# Why does my ps not work



## tdenson (Oct 3, 2002)

Whenever I run ps from a telnet session on my Tivo I get nothing, it just comes back to the bash prompt. I can't even induce an error message by giving it nonsense options. What's going on ?


----------



## Verne (Nov 21, 2000)

Are you just typeing "ps" on its own? Try "ps aux" instead.

Where is your ps installed, /var/hack/bin? Is that in your PATH? Try running it from that directory if it's not.

Are you sure you transferred it in binary mode?

If you've got ls installed do "ls -l /var/hack/bin/ps" and post back what it lists. Is it executable?

Can't think of anything else to try. Hope this helps.


----------



## tdenson (Oct 3, 2002)

Verne said:


> Are you just typeing "ps" on its own? Try "ps aux" instead.
> 
> Where is your ps installed, /var/hack/bin? Is that in your PATH? Try running it from that directory if it's not.
> 
> ...


Thanks. It runs properly when I run it from /var/hack/bin - I must have a rogue copy in my path somewhere.


----------



## tdenson (Oct 3, 2002)

I now have a further oddity. There was a zero byte version in /var/hack which I have removed, however now when I just type ps I get -

bash: /var/hack/ps: No such file or directory

But if I type /var/hack/bin/ps it works.


----------



## healeydave (Jun 4, 2003)

you've answered your own question.

You had a duff ps at 0 bytes in /var/hack which you have now deleted hence the no such file or directory message.

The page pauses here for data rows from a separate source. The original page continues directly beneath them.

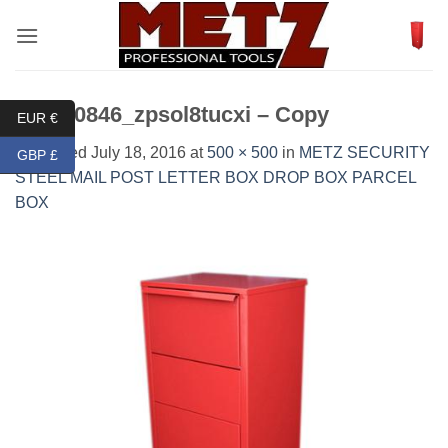
Skip
to
content
DSC_0846_zpsol8tucxi – Copy
EUR €
Published
July 18, 2016
at
500 × 500
in
METZ SECURITY
GBP £
STEEL MAIL POST LETTER BOX DROP BOX PARCEL
BOX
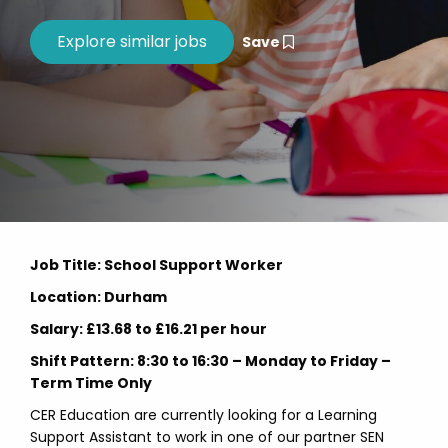
Save
Job Title: School Support Worker
Location: Durham
Salary: £13.68 to £16.21 per hour
Shift Pattern: 8:30 to 16:30 – Monday to Friday –
Term Time Only
CER Education are currently looking for a Learning
Support Assistant to work in one of our partner SEN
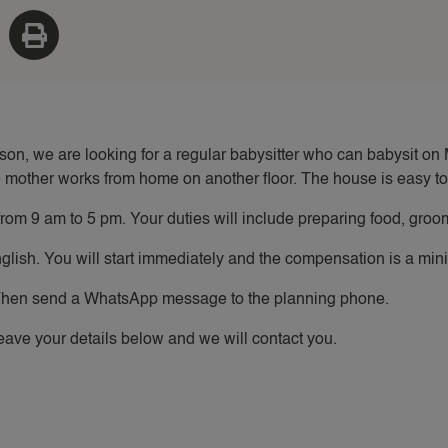
 son, we are looking for a regular babysitter who can babysit 
 mother works from home on another floor. The house is easy to 
om 9 am to 5 pm. Your duties will include preparing food, groom
nglish. You will start immediately and the compensation is a mi
hen send a WhatsApp message to the planning phone.
ave your details below and we will contact you.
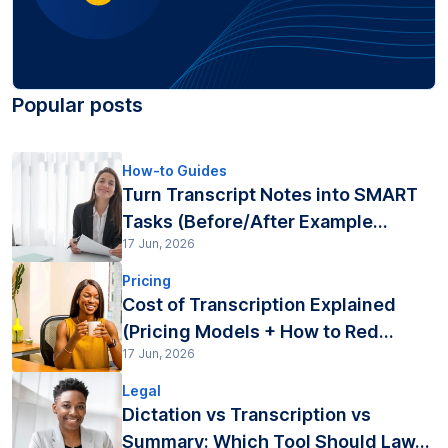
Popular posts
How-to Guides
Turn Transcript Notes into SMART
Tasks (Before/After Example...
17 Jun, 2026
Pricing
Cost of Transcription Explained
(Pricing Models + How to Red...
17 Jun, 2026
Legal
Dictation vs Transcription vs
Summary: Which Tool Should Law...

The working version works from /var/hack/bin

Your .profile probably requires you to add the /var/hack/bin directory to your PATH statement so that you can run ps from elsewhere other than just the /var/hack/bin directory.

I suspect you have an exisitng path setup for /var/hack but not /var/hack/bin


----------



## tdenson (Oct 3, 2002)

healeydave said:


> you've answered your own question.
> 
> You had a duff ps at 0 bytes in /var/hack which you have now deleted hence the no such file or directory message.
> 
> ...


No, I think you misunderstood what I said. The error you get if a program is not in the path is "command not found". I do have /var/hack/bin in my path, but if I run it without prefixing ps with /var/hack/bin I get "no such file or directory". This is *not* the error you get if it can't find ps.


----------



## tdenson (Oct 3, 2002)

Now rebooted and al is well, I think something was lurking.


----------



## aerialplug (Oct 20, 2000)

Bash caches the path.

(that sounds cool)


----------